Suite aux annulations liées à la crise sanitaire de la Covid-19, l’Opéra National de Bordeaux a perdu l’intégralité des recettes propres de la seconde partie de sa saison, l’empêchant ainsi de rémunérer ou d’indemniser l’ensemble des artistes, artisans et techniciens engagés. Malheureusement, sa structure publique de régie personnalisée lui interdit le recours au chômage partiel, réservé aux entreprises privées.
Aucune solution n’ayant été trouvée fin mai, 4 chanteurs de la région ou avec une attache forte à l’ODB, Aude Extrémo, Julie Pasturaud, Stanislas de Barbeyrac et Thomas Dolié ont rédigé une tribune ouverte de soutien à l’Opéra de Bordeaux et aux intermittents qu’il employait. En effet « sans aucune aide spécifique de l’Etat, de la Ville ou de la Région, l’Opéra malgré sa volonté affichée de les soutenir, serait contraint d’annuler l’ensemble des contrats d’intermittents, sans compensation. Pour l’ensemble de ces salariés intermittents, ce serait un désastre. »
Ils rappellent au public non averti l’essence actuelle de ce statut d’intermittence à savoir :
- Un contrat comme celui proposé par l’Opéra de Bordeaux permet de vivre bien plus longtemps que la simple durée de l’engagement car d’une part il apporte un nombre d’heures indispensable pour obtenir la protection de l’intermittence et permet d’autre part de travailler sur de nombreux autres projets plus modestes le reste de l’année.

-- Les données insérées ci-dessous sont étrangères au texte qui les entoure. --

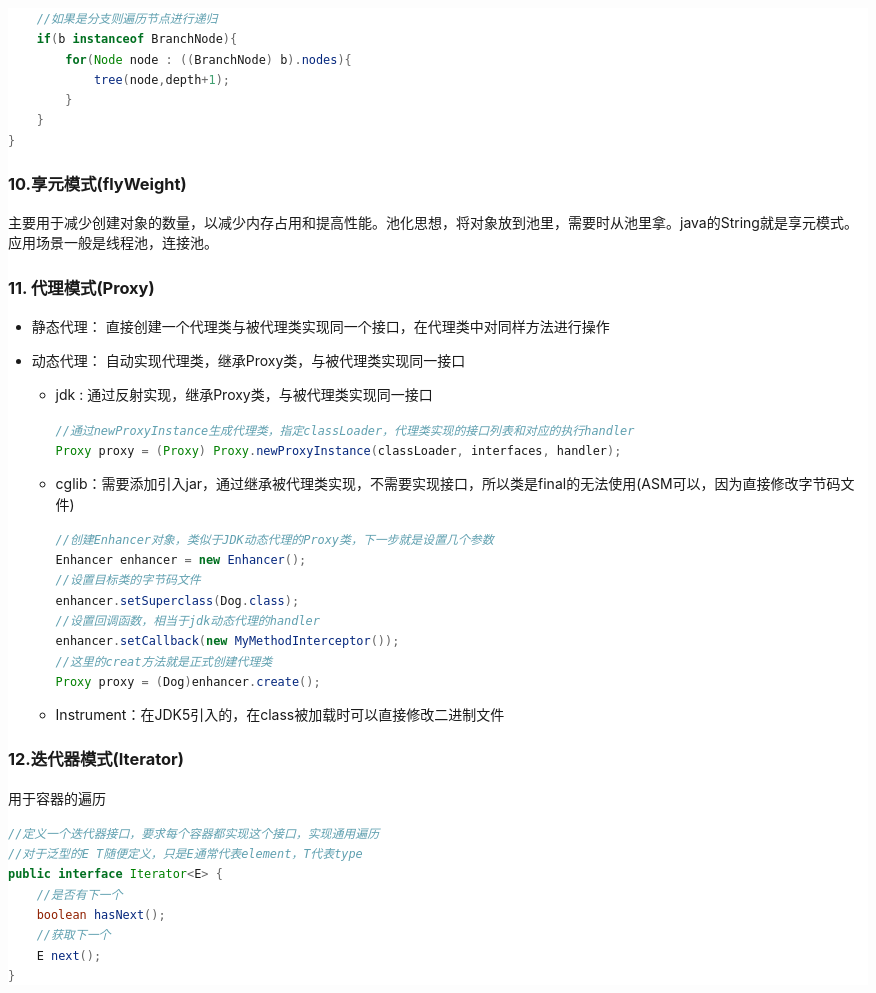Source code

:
 ```java
    //如果是分支则遍历节点进行递归
    if(b instanceof BranchNode){
        for(Node node : ((BranchNode) b).nodes){
            tree(node,depth+1);
        }
    }
}
```

### 10.享元模式(flyWeight)

主要用于减少创建对象的数量，以减少内存占用和提高性能。池化思想，将对象放到池里，需要时从池里拿。java的String就是享元模式。应用场景一般是线程池，连接池。

### 11. 代理模式(Proxy)

+ 静态代理： 直接创建一个代理类与被代理类实现同一个接口，在代理类中对同样方法进行操作

+ 动态代理： 自动实现代理类，继承Proxy类，与被代理类实现同一接口

  + jdk : 通过反射实现，继承Proxy类，与被代理类实现同一接口

    ```java
    //通过newProxyInstance生成代理类，指定classLoader，代理类实现的接口列表和对应的执行handler
    Proxy proxy = (Proxy) Proxy.newProxyInstance(classLoader, interfaces, handler);
    ```

  + cglib：需要添加引入jar，通过继承被代理类实现，不需要实现接口，所以类是final的无法使用(ASM可以，因为直接修改字节码文件)

    ```java
    //创建Enhancer对象，类似于JDK动态代理的Proxy类，下一步就是设置几个参数
    Enhancer enhancer = new Enhancer();
    //设置目标类的字节码文件
    enhancer.setSuperclass(Dog.class);
    //设置回调函数，相当于jdk动态代理的handler
    enhancer.setCallback(new MyMethodInterceptor());
    //这里的creat方法就是正式创建代理类
    Proxy proxy = (Dog)enhancer.create();
    ```

  + Instrument：在JDK5引入的，在class被加载时可以直接修改二进制文件

### 12.迭代器模式(Iterator)

用于容器的遍历

```java
//定义一个迭代器接口，要求每个容器都实现这个接口，实现通用遍历
//对于泛型的E T随便定义，只是E通常代表element，T代表type
public interface Iterator<E> {
    //是否有下一个
    boolean hasNext();
    //获取下一个
    E next();
}
```
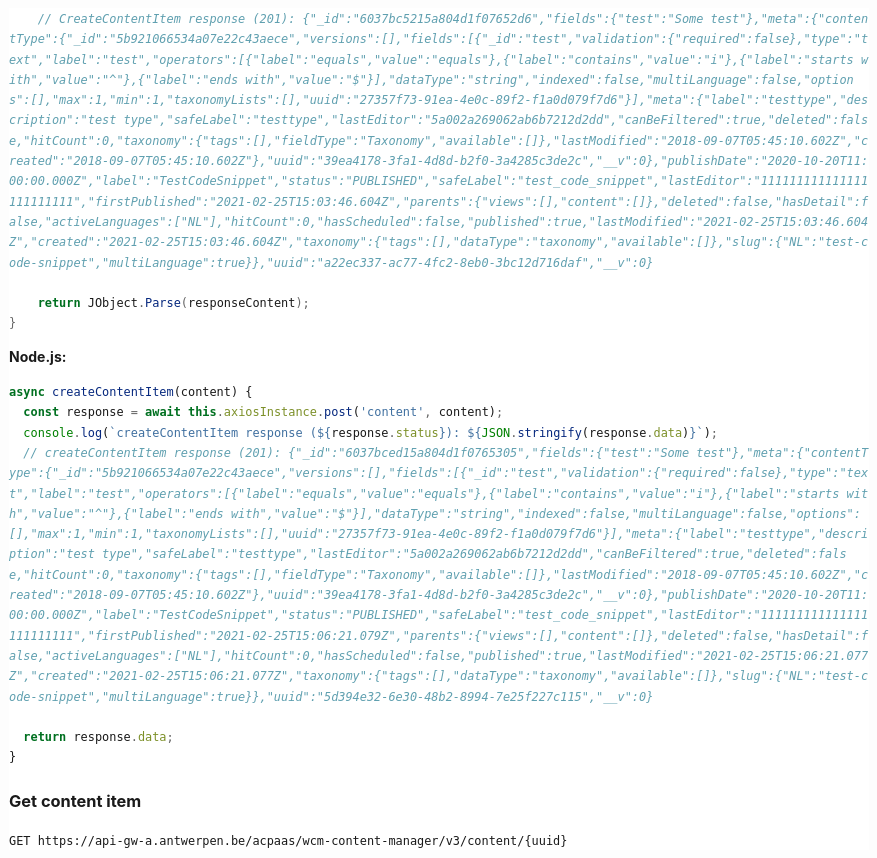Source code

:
 ```csharp
    // CreateContentItem response (201): {"_id":"6037bc5215a804d1f07652d6","fields":{"test":"Some test"},"meta":{"contentType":{"_id":"5b921066534a07e22c43aece","versions":[],"fields":[{"_id":"test","validation":{"required":false},"type":"text","label":"test","operators":[{"label":"equals","value":"equals"},{"label":"contains","value":"i"},{"label":"starts with","value":"^"},{"label":"ends with","value":"$"}],"dataType":"string","indexed":false,"multiLanguage":false,"options":[],"max":1,"min":1,"taxonomyLists":[],"uuid":"27357f73-91ea-4e0c-89f2-f1a0d079f7d6"}],"meta":{"label":"testtype","description":"test type","safeLabel":"testtype","lastEditor":"5a002a269062ab6b7212d2dd","canBeFiltered":true,"deleted":false,"hitCount":0,"taxonomy":{"tags":[],"fieldType":"Taxonomy","available":[]},"lastModified":"2018-09-07T05:45:10.602Z","created":"2018-09-07T05:45:10.602Z"},"uuid":"39ea4178-3fa1-4d8d-b2f0-3a4285c3de2c","__v":0},"publishDate":"2020-10-20T11:00:00.000Z","label":"TestCodeSnippet","status":"PUBLISHED","safeLabel":"test_code_snippet","lastEditor":"111111111111111111111111","firstPublished":"2021-02-25T15:03:46.604Z","parents":{"views":[],"content":[]},"deleted":false,"hasDetail":false,"activeLanguages":["NL"],"hitCount":0,"hasScheduled":false,"published":true,"lastModified":"2021-02-25T15:03:46.604Z","created":"2021-02-25T15:03:46.604Z","taxonomy":{"tags":[],"dataType":"taxonomy","available":[]},"slug":{"NL":"test-code-snippet","multiLanguage":true}},"uuid":"a22ec337-ac77-4fc2-8eb0-3bc12d716daf","__v":0}

    return JObject.Parse(responseContent);
}
```

**Node.js:**

```js
async createContentItem(content) {
  const response = await this.axiosInstance.post('content', content);
  console.log(`createContentItem response (${response.status}): ${JSON.stringify(response.data)}`);
  // createContentItem response (201): {"_id":"6037bced15a804d1f0765305","fields":{"test":"Some test"},"meta":{"contentType":{"_id":"5b921066534a07e22c43aece","versions":[],"fields":[{"_id":"test","validation":{"required":false},"type":"text","label":"test","operators":[{"label":"equals","value":"equals"},{"label":"contains","value":"i"},{"label":"starts with","value":"^"},{"label":"ends with","value":"$"}],"dataType":"string","indexed":false,"multiLanguage":false,"options":[],"max":1,"min":1,"taxonomyLists":[],"uuid":"27357f73-91ea-4e0c-89f2-f1a0d079f7d6"}],"meta":{"label":"testtype","description":"test type","safeLabel":"testtype","lastEditor":"5a002a269062ab6b7212d2dd","canBeFiltered":true,"deleted":false,"hitCount":0,"taxonomy":{"tags":[],"fieldType":"Taxonomy","available":[]},"lastModified":"2018-09-07T05:45:10.602Z","created":"2018-09-07T05:45:10.602Z"},"uuid":"39ea4178-3fa1-4d8d-b2f0-3a4285c3de2c","__v":0},"publishDate":"2020-10-20T11:00:00.000Z","label":"TestCodeSnippet","status":"PUBLISHED","safeLabel":"test_code_snippet","lastEditor":"111111111111111111111111","firstPublished":"2021-02-25T15:06:21.079Z","parents":{"views":[],"content":[]},"deleted":false,"hasDetail":false,"activeLanguages":["NL"],"hitCount":0,"hasScheduled":false,"published":true,"lastModified":"2021-02-25T15:06:21.077Z","created":"2021-02-25T15:06:21.077Z","taxonomy":{"tags":[],"dataType":"taxonomy","available":[]},"slug":{"NL":"test-code-snippet","multiLanguage":true}},"uuid":"5d394e32-6e30-48b2-8994-7e25f227c115","__v":0}

  return response.data;
}
```

### Get content item

`GET https://api-gw-a.antwerpen.be/acpaas/wcm-content-manager/v3/content/{uuid}`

- L’indemnisation au chômage que celui-ci garantit pendant les périodes d’inactivité n’est plus comparable avec le chômage qu’un salarié du régime général touche, proportionnel à son salaire précédent. Elle est désormais bien plus faible, et ne permet pas de vivre sans ses revenus d’activité habituels.
En d’autres termes, ce que réclament les quatre chanteurs est assez simple : « Si l’Opéra n’a pas la possibilité de payer ou d’indemniser ses artistes intermittents – et c’est bien compréhensible, compte tenu de l’arrêt complet de son activité – c’est à la Ville de Bordeaux, à la Région Nouvelle Aquitaine et à l’Etat de lui venir en aide. »
Sensible à ce cri d’alarme, le quotidien Sud-Ouest a relayé en fin de semaine dernière l’appel des chanteurs et a contacté l’adjoint en charge de la culture à Bordeaux. Ce dernier s’est voulu rassurant en stipulant avoir reçu la confirmation par l’Etat de la prise en charge du chômage partiel. Et d’ajouter que la contradiction réside entre le ministère de la culture qui autorise le règlement des promesses et le Trésor Public qui s’y oppose.
Cet atermoiement – digne de Kataïev (Je veux voir Mioussov) et symptomatique de la schizophrénie bureaucratique de l’administration française – perdure à ce jour. L’opéra, la mairie et le ministère continuent de tout mettre en œuvre pour payer les intermittents mais doivent encore dépasser les blocages administratifs du trésor public qui se questionne toujours sur leur éligibilité au chômage partiel.